• PROVIDED TEXT:
Perf can read from files instead of from the standard input:
[caruana] perf -acc -threshold 0.0 -cxe -rms -file testperfdata
ACC 0.10474 pred_thresh 0.000000
RMS 0.34966
CXE 0.57335
Note that the file option must be the last option specified.
Perf has a variety of other options not described here. Perf can plot ROC curves and precision-recall plots, automatically select thresholds that maximize accuracy or make the frequency of the cases predicted to be positive match the number of cases that are positive in the data set (both of these should be used to find thresholds on train or validation sets, and then you should specify that threshold with the "-threshold" option when testing on test sets -- finding optimal thresholds directly on test sets usually is a no-no), display confusion matrices, calculate cost when unequal costs apply to false positives and false negatives, etc. A tutorial on perf is currently being prepared, but you really won't need for the KDD-CUP.
To see a list of perf's options, run perf with an illegal option such as "-help":
[caruana] perf -help
Error: Unrecognized program option -help
Version 5.00 [KDDCUP-2004]
Usage:
./perf [options] < input
OR ./perf [options] -file <input file>
OR ./perf [options] -files <targets file> <predictions file>
Allowed options:
PERFORMANCE MEASURES
-ACC Accuracy
-RMS Root Mean Squared Error
-CXE Mean Cross-Entropy
-ROC ROC area [default, if nothing else selected]
-R50 ROC area up to 50 negative examples
-SEN Sensitivity
-SPC Specificity
-NPV Negative Predictive Value
-PPV Positive Predictive Value
-PRE Precision
-REC Recall
-PRF F1 score
-PRB Precision/Recall Break Even Point
-APR Mean Average Precision
-LFT Lift (at threshold)
-TOP1 Top 1: is the top ranked case positive
-TOP10 Top 10: is there a positive in the top 10 ranked cases
-NTOP <N> How many positives in the top N ranked cases
-RKL Rank of *last* (poorest ranked) positive case
-NRM <arg> Norm error using L<arg> metric
-CST <tp> <fn> <fp> <tn>
Total cost using these cost values, plus min-cost results
-SAR <wACC> <wROC> <wRMS><br>
SAR = (wACC*ACC + wROC*ROC + wRMS(1-RMS))/(wACC+wROC+wRMS)

• SHORT PROBLEM A:
Answer these questions using the perf documentation:
(i) Where in the command must the file option be placed?
(ii) What RMS value does the example run with "-file testperfdata" report?
(iii) Which performance measure does perf compute when no other measure is selected?
• SHORT PROBLEM B:
Resume the perf documentation after its final line, carrying it on in the same style.

• STORED DATA:

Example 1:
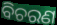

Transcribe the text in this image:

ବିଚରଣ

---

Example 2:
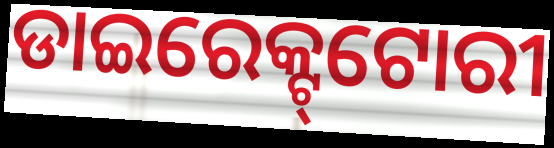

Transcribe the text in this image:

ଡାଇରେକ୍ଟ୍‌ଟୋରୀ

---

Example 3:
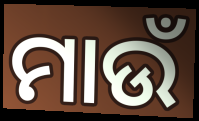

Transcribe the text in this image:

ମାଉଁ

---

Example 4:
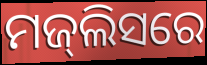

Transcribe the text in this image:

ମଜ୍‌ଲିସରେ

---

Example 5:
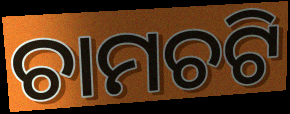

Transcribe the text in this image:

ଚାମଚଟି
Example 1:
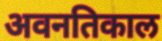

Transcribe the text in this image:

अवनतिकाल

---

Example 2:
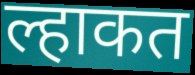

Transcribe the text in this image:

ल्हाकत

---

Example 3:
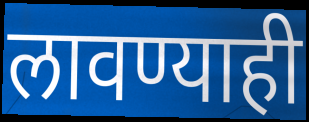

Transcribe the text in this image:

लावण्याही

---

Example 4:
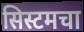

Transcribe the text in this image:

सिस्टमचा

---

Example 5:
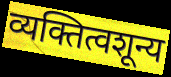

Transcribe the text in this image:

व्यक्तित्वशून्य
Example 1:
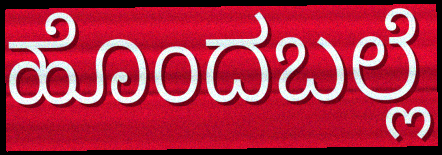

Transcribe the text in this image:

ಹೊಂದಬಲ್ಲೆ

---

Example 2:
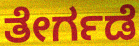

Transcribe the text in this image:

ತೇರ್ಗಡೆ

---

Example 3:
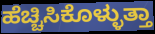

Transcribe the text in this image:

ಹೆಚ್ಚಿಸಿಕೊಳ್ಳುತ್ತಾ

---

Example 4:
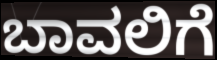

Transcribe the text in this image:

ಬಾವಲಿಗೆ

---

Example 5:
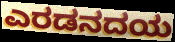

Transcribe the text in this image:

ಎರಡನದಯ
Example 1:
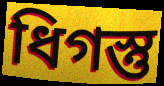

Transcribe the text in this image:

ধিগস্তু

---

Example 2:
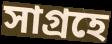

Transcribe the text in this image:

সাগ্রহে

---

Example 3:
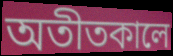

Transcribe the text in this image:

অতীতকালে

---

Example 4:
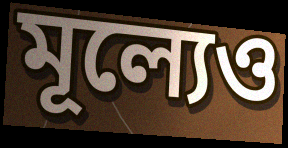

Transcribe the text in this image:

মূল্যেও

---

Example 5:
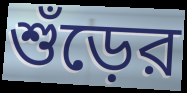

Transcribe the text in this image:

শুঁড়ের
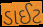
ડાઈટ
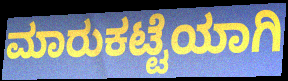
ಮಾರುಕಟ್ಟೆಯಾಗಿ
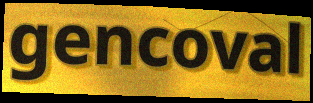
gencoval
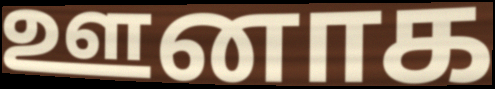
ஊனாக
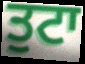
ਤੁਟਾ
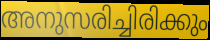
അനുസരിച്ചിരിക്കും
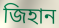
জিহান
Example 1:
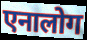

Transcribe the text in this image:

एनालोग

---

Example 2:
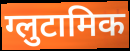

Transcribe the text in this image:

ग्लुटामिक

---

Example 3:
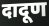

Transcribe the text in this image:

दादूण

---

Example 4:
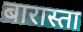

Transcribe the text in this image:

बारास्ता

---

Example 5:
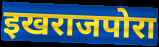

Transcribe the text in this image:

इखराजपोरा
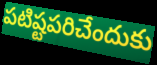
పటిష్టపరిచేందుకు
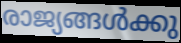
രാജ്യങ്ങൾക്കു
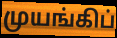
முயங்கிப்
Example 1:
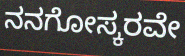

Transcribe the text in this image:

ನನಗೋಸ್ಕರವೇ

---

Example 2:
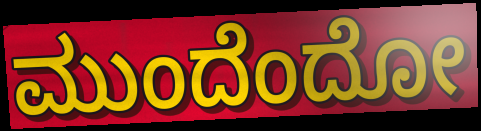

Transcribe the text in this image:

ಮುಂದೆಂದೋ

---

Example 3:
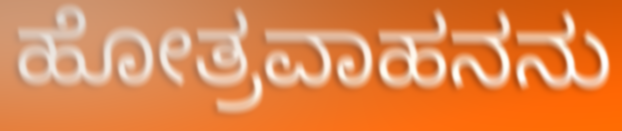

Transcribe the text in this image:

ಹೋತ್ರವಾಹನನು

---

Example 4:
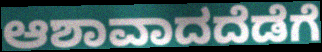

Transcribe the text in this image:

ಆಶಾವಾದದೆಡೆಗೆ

• RESPONSE A:
(i) It must be the last option specified.
(ii) 0.34966
(iii) ROC area

• RESPONSE B:
typically wACC = wROC = wRMS = 1.0
-CAL <bin_size> CA1/CA2 scores
-SLQ <bin_width> Slac Q-score
METRIC GROUPS
-all display most metrics (the default if no options are specified)
-easy ROC, ACC and RMS
-stats Accuracy, confusion table metrics, lift
-confusion Confusion table plus all metrics in stat
PLOTS (Only one plot is drawn at a time)
-plot roc Draw ROC plot
-plor pr Draw Precision/Recall plot
-plot lift Draw Lift versus threshold plot
-plot cost Draw Cost versus threshold plot
-plot acc Draw Accuracy versus threshold plot
PARAMETERS
-t <arg> Set threshold [default threshold is 0.5 if not set]
-percent <arg> Set threshold so <arg> percent of data falls above threshold (predicted positive)
INPUT
-blocks Input has BLOCK ID numbers in first column. Calculate performance for each block and
report the mean performance across the blocks. Only works with APR, TOP1, RKL, and RMS.
If using separate files for target and predictions input (-file option), the BLOCK ID numbers
must be the first column of the target file, with no block numbers in the predictions file.
-file <file> Read input from one file (1st col targets, 2nd col predictions)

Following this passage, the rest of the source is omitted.